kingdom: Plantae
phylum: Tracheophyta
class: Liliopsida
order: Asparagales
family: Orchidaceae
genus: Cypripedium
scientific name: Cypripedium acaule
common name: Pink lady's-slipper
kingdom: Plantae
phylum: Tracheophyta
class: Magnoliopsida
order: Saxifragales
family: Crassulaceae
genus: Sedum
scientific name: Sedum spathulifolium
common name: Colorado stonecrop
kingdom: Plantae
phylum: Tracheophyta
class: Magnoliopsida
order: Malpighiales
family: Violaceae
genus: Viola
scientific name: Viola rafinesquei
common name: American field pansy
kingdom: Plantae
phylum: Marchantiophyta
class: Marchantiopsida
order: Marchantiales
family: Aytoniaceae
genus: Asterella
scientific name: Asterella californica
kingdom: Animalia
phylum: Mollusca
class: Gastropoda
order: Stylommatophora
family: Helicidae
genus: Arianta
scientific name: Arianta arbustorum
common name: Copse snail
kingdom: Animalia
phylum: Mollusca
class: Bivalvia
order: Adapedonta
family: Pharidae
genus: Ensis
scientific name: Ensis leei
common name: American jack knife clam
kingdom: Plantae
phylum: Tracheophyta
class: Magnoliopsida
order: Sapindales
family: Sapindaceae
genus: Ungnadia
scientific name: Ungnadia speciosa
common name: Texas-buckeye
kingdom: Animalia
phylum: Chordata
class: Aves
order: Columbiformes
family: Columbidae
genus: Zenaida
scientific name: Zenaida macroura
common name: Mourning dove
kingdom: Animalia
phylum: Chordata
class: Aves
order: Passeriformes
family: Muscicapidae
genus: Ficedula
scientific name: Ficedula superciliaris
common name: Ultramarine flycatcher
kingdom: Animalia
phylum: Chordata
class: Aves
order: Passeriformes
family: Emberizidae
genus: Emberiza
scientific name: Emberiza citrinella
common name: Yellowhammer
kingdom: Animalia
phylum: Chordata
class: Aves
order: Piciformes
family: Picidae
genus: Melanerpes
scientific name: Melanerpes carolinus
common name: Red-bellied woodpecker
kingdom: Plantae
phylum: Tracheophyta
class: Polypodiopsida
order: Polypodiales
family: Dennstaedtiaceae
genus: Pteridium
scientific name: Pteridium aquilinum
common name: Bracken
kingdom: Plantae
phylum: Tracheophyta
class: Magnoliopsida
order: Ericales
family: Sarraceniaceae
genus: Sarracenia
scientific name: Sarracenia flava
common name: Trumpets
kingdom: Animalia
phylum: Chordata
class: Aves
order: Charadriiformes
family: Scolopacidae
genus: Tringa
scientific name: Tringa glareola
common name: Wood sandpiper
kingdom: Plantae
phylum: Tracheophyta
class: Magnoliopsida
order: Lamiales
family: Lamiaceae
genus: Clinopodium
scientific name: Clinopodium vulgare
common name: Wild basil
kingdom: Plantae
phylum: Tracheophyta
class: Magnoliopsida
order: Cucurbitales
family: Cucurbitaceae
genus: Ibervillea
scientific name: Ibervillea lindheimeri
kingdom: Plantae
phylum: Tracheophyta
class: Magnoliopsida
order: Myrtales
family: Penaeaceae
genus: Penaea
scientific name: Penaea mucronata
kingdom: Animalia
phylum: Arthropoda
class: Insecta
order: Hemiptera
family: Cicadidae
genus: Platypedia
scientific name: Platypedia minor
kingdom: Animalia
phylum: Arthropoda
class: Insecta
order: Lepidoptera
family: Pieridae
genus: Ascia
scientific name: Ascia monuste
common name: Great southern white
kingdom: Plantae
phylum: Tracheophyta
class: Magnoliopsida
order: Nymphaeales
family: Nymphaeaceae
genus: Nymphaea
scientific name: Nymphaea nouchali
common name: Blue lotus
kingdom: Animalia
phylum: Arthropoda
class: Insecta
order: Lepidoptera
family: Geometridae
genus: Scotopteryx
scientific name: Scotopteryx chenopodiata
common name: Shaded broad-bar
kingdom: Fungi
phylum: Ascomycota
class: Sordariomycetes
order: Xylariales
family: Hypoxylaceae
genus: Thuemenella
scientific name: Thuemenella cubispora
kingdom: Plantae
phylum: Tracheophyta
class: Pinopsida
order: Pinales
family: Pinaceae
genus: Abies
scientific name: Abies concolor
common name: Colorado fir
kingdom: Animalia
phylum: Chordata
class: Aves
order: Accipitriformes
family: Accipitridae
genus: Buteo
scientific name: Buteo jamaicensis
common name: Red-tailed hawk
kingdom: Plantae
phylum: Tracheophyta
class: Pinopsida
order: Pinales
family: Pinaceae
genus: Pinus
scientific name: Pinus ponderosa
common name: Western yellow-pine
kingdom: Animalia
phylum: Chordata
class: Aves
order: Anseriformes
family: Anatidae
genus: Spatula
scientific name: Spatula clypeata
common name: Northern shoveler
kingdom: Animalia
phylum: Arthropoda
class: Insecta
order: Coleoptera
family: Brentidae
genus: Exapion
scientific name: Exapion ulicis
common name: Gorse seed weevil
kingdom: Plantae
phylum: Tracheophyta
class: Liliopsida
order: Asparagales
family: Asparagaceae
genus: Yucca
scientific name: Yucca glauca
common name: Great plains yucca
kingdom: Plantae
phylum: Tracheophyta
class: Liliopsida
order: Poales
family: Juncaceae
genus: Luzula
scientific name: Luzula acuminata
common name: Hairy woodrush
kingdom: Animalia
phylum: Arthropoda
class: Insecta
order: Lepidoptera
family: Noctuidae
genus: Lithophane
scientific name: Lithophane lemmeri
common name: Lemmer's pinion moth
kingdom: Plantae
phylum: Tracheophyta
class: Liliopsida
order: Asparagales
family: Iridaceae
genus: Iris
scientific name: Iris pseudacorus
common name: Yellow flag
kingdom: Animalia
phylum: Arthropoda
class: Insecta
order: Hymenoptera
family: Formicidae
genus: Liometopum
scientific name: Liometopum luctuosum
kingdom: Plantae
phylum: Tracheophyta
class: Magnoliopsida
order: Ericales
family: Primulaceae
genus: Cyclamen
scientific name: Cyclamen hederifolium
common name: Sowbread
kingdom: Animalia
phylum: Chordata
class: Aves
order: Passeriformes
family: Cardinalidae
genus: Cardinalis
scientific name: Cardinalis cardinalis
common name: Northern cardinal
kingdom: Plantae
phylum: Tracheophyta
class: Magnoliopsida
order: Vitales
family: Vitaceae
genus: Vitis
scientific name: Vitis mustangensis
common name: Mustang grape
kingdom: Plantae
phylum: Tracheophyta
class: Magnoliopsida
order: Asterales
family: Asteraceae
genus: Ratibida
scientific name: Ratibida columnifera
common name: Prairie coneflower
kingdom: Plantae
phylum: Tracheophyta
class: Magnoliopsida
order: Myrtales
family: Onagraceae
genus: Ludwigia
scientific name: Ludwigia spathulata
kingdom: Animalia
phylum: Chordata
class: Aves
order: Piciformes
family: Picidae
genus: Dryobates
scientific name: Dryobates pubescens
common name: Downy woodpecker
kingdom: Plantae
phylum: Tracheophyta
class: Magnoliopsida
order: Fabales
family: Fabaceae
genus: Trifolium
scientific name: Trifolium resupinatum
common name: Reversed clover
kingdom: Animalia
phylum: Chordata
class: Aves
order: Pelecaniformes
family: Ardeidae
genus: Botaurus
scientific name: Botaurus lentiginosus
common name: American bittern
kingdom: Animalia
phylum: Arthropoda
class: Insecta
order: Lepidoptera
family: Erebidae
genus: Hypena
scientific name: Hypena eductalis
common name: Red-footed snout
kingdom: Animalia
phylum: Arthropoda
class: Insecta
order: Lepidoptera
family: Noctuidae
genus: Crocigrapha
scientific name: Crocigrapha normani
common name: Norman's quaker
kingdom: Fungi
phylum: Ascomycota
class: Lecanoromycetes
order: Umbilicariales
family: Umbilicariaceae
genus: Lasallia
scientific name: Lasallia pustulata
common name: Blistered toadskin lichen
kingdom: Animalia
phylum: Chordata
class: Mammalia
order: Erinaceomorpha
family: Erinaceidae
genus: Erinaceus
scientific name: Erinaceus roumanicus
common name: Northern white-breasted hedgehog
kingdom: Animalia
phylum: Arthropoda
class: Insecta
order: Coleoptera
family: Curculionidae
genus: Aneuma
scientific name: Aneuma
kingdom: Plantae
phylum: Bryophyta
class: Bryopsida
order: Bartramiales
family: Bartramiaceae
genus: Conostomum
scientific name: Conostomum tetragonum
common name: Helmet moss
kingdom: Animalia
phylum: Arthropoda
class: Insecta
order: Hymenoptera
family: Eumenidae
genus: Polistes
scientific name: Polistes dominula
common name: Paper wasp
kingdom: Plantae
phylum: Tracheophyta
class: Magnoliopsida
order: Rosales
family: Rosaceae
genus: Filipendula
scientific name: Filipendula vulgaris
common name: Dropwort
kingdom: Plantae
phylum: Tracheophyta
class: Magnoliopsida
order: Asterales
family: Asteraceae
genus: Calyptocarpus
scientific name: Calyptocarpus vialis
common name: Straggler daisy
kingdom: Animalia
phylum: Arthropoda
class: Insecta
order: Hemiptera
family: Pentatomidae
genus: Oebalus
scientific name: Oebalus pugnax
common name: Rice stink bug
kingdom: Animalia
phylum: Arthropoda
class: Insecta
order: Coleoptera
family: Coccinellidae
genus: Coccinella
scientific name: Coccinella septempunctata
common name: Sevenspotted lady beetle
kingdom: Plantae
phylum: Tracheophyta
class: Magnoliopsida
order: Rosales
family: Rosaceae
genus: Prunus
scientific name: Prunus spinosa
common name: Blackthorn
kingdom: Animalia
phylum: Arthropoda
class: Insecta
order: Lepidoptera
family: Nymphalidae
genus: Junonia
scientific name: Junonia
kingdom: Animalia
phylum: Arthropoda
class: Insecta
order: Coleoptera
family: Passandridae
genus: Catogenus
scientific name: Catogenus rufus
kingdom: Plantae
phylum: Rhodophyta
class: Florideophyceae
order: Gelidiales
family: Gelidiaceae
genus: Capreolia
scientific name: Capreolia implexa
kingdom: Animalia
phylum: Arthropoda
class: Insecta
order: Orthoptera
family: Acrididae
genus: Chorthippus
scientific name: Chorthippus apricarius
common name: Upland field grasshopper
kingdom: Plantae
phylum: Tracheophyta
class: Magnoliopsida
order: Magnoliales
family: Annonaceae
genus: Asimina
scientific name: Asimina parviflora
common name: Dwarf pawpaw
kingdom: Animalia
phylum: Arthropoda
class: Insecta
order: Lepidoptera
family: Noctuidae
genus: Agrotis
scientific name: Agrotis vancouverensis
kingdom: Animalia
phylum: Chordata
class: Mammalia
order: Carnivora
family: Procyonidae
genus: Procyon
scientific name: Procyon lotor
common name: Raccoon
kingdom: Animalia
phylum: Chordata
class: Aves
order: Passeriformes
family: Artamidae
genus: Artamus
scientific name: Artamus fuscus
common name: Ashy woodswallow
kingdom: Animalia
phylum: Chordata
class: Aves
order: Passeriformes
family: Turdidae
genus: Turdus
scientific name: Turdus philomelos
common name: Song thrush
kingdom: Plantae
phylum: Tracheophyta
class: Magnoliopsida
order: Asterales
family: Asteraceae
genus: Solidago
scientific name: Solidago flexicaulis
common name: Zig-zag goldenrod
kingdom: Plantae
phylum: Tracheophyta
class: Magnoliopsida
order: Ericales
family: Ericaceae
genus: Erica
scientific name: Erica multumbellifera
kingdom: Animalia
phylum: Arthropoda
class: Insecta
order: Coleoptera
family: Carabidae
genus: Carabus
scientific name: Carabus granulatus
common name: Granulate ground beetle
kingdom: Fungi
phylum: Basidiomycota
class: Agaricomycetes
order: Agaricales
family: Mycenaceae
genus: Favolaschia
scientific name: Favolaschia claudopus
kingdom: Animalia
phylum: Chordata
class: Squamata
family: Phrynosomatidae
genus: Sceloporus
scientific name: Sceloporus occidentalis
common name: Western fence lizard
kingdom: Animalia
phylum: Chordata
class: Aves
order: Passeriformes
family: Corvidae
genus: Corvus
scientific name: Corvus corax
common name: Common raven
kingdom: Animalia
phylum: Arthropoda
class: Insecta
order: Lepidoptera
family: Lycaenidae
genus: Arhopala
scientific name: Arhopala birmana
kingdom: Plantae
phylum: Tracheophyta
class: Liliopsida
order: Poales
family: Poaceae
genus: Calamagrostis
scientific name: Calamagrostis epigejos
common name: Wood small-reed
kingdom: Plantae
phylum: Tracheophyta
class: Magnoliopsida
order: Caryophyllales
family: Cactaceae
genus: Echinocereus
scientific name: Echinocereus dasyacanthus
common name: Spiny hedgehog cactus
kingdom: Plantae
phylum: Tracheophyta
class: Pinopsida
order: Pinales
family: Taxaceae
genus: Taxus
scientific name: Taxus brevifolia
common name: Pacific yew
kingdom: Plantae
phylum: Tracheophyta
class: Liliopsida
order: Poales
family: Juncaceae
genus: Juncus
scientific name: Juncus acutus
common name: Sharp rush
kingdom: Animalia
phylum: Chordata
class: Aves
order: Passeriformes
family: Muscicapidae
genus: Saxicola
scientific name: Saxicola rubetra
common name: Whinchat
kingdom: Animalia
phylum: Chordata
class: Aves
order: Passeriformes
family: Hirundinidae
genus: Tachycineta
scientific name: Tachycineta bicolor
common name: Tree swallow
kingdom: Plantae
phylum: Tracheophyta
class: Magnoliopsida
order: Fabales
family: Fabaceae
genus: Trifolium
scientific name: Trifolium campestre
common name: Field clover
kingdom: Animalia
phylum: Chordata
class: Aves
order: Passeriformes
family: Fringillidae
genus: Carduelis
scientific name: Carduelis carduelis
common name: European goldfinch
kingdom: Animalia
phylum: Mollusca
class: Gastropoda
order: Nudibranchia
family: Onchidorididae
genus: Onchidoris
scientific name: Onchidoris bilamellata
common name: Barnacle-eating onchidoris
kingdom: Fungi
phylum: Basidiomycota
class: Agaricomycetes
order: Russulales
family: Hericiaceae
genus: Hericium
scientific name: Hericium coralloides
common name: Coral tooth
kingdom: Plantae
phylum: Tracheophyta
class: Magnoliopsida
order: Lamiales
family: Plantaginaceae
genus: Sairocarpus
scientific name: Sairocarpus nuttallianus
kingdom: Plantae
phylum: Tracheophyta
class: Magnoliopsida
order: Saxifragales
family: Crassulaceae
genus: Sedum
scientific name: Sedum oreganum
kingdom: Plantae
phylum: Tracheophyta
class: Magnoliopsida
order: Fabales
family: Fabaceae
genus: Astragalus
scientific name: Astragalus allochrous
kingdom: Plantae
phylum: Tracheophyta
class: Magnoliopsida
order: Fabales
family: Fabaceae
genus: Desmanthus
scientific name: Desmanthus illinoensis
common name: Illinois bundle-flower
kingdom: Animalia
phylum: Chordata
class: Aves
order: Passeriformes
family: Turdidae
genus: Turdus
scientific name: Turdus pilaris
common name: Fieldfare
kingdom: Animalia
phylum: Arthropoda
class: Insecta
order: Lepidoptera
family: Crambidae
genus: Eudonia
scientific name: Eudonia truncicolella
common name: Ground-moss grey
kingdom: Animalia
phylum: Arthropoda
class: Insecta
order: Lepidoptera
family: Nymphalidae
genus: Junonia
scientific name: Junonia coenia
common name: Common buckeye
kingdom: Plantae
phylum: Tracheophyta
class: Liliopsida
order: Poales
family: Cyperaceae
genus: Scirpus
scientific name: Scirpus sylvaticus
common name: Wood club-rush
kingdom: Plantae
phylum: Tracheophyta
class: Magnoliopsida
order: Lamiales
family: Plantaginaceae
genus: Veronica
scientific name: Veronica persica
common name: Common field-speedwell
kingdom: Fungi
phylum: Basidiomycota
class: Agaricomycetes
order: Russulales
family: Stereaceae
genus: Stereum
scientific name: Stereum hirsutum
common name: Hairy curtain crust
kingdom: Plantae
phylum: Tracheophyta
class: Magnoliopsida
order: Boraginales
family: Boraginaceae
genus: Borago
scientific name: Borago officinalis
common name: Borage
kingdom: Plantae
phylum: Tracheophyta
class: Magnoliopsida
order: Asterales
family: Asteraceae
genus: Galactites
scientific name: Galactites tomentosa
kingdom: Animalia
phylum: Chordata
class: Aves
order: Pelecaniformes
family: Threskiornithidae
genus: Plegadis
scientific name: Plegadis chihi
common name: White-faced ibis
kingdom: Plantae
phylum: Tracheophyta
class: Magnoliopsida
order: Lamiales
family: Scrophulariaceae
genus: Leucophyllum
- - - - -
Reproduce the records without change, beginning with the first line and ending with the line that contains "genus: Ensis", including both of those lines.

kingdom: Plantae
phylum: Tracheophyta
class: Liliopsida
order: Asparagales
family: Orchidaceae
genus: Cypripedium
scientific name: Cypripedium acaule
common name: Pink lady's-slipper
kingdom: Plantae
phylum: Tracheophyta
class: Magnoliopsida
order: Saxifragales
family: Crassulaceae
genus: Sedum
scientific name: Sedum spathulifolium
common name: Colorado stonecrop
kingdom: Plantae
phylum: Tracheophyta
class: Magnoliopsida
order: Malpighiales
family: Violaceae
genus: Viola
scientific name: Viola rafinesquei
common name: American field pansy
kingdom: Plantae
phylum: Marchantiophyta
class: Marchantiopsida
order: Marchantiales
family: Aytoniaceae
genus: Asterella
scientific name: Asterella californica
kingdom: Animalia
phylum: Mollusca
class: Gastropoda
order: Stylommatophora
family: Helicidae
genus: Arianta
scientific name: Arianta arbustorum
common name: Copse snail
kingdom: Animalia
phylum: Mollusca
class: Bivalvia
order: Adapedonta
family: Pharidae
genus: Ensis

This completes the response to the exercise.